Tuesday, March 9, 2010
From the book “Great American Folklore” (p. 365-366. Compiled by Kemp P. Battle. Doubleday, New York, 1986):
If a turtle bites you, he won’t let go until he hears thunder.
If you lose your cows, get a daddy longlegs and ask him,” Where are my cows, ol’ daddy longlegs?” The first leg he lifts will tell you which way the cows went.
Never kill a toad. If you handle one, you’ll get warts.
It’s good to see a spider at night. “ If you expect to live and thrive, let the spider walk alive.”
If you see a spider come toward you in the morning, you’ll be in a fight before sundown.

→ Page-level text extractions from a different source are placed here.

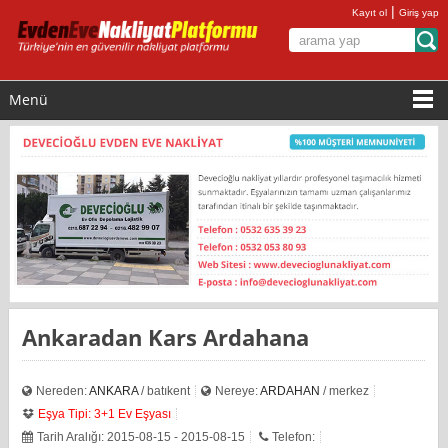
|
Kayıt ol
Giriş yap
Menü
Ankaradan Kars Ardahana
Nereden:
ANKARA
/ batıkent
Nereye:
ARDAHAN
/ merkez
Eşya Tipi: 3+1 Ev Eşyası
Tarih Aralığı: 2015-08-15 - 2015-08-15
Telefon:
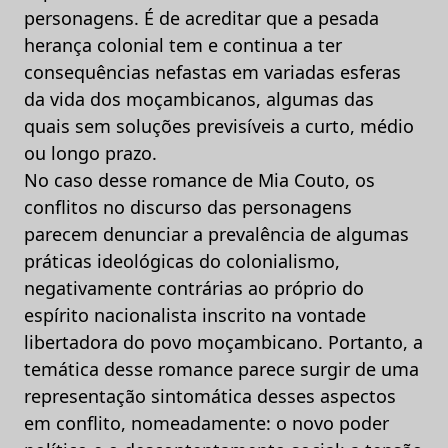
personagens. É de acreditar que a pesada
herança colonial tem e continua a ter
consequências nefastas em variadas esferas
da vida dos moçambicanos, algumas das
quais sem soluções previsíveis a curto, médio
ou longo prazo.
No caso desse romance de Mia Couto, os
conflitos no discurso das personagens
parecem denunciar a prevalência de algumas
práticas ideológicas do colonialismo,
negativamente contrárias ao próprio do
espírito nacionalista inscrito na vontade
libertadora do povo moçambicano. Portanto, a
temática desse romance parece surgir de uma
representação sintomática desses aspectos
em conflito, nomeadamente: o novo poder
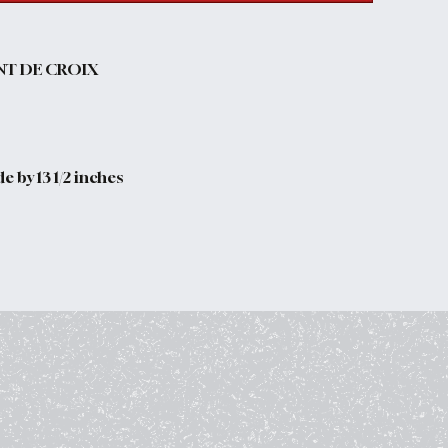
NT DE CROIX
e by 13 1/2 inches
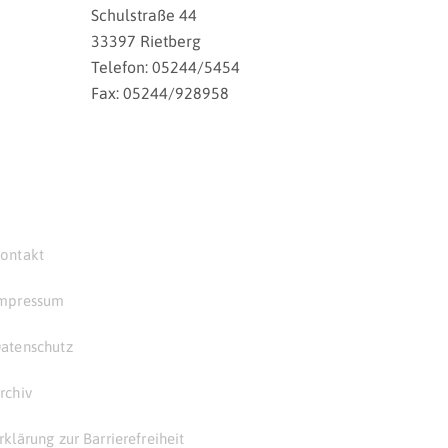
Schulstraße 44
33397 Rietberg
Telefon: 05244/5454
Fax: 05244/928958
ontakt
mpressum
atenschutz
rchiv
rklärung zur Barrierefreiheit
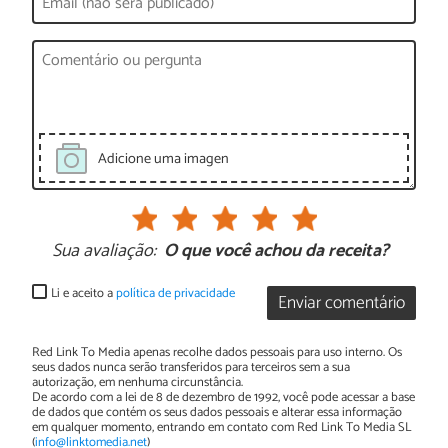
Adicione uma imagen
Sua avaliação:
O que você achou da receita?
Li e aceito a
política de privacidade
Enviar comentário
Red Link To Media apenas recolhe dados pessoais para uso interno. Os
seus dados nunca serão transferidos para terceiros sem a sua
autorização, em nenhuma circunstância.
De acordo com a lei de 8 de dezembro de 1992, você pode acessar a base
de dados que contém os seus dados pessoais e alterar essa informação
em qualquer momento, entrando em contato com Red Link To Media SL
(
info@linktomedia.net
)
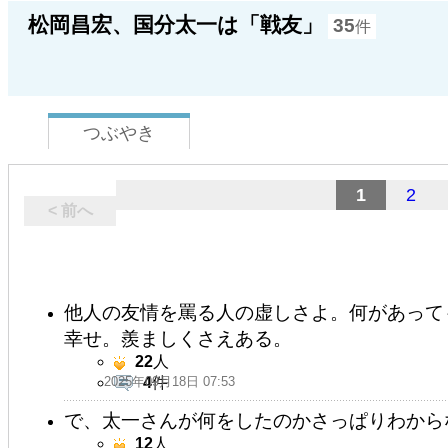
松岡昌宏、国分太一は「戦友」
35
件
つぶやき
1
2
< 前へ
他人の友情を罵る人の虚しさよ。何があって
幸せ。羨ましくさえある。
22
人
2025年09月18日 07:53
4
件
で、太一さんが何をしたのかさっぱりわから
12
人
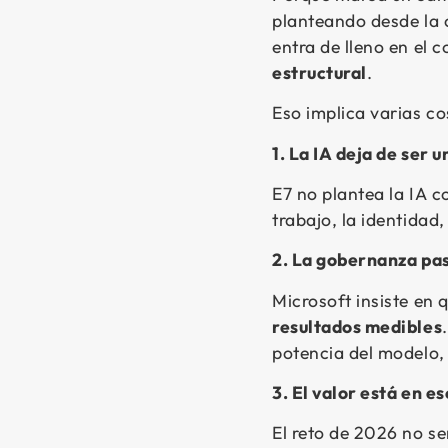
planteando desde la c
entra de lleno en el 
estructural
.
Eso implica varias co
1. La IA deja de ser 
E7 no plantea la IA 
trabajo, la identidad
2. La gobernanza pas
Microsoft insiste en 
resultados medibles
potencia del modelo, 
3. El valor está en e
El reto de 2026 no se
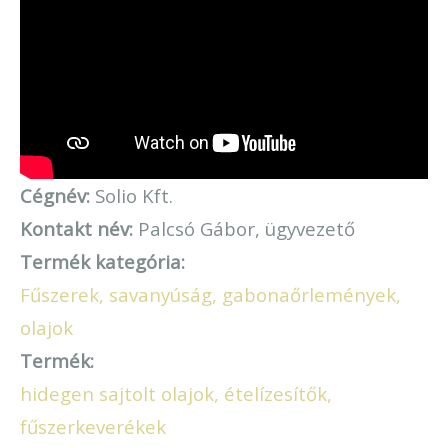
Cégnév:
Solio Kft.
Kontakt név:
Palcsó Gábor, ügyvezető
Termék kategória:
Fűszerek, savanyúság, gabonaőrlemények,
olajok
Termék:
hidegen sajtolt olajok, ételízesítők,
fűszerkeverékek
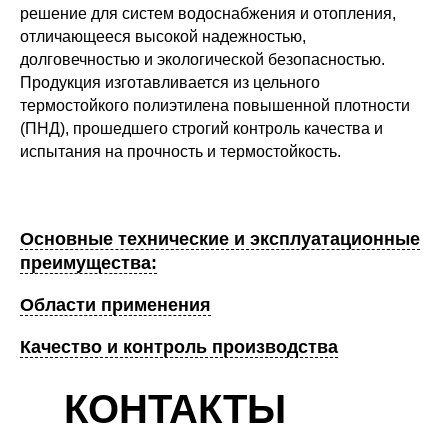
решение для систем водоснабжения и отопления,
отличающееся высокой надежностью,
долговечностью и экологической безопасностью.
Продукция изготавливается из цельного
термостойкого полиэтилена повышенной плотности
(ПНД), прошедшего строгий контроль качества и
испытания на прочность и термостойкость.
Основные технические и эксплуатационные
преимущества:
Области применения
Качество и контроль производства
КОНТАКТЫ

If a cow chases you, by closing your fingers around your thumb and making a fist you’ll be safe.
Put a snake in a cider barrel and the cider will turn sweet.
If a rooster crows at the back door, death is on its way; if it crows at the front door, you’ll have visitors.
If you hear the sounds of many animals, there’ll be rain.
If our cat dies and you get another one, give it the same name. The cat will bring luck to your family.
If you always scratch a dog where it can’t scratch itself, your dog will never run away from home.
If you want to stop a dog from howling, turn your shoes upside down.
A horseshoe over the door is good luck.
Whenever you sep a white horse, look over your shoulder and you’ll see old Mr. Devil.
If a person touches a bird’s egg, its mother will never return to the nest.
A white dove flying overhead is a good sign. A wood pecker near your house is an even better sign.
Salt a bird’s tail for a lifetime of good fortune.
It’s good luck when an animal follows you home.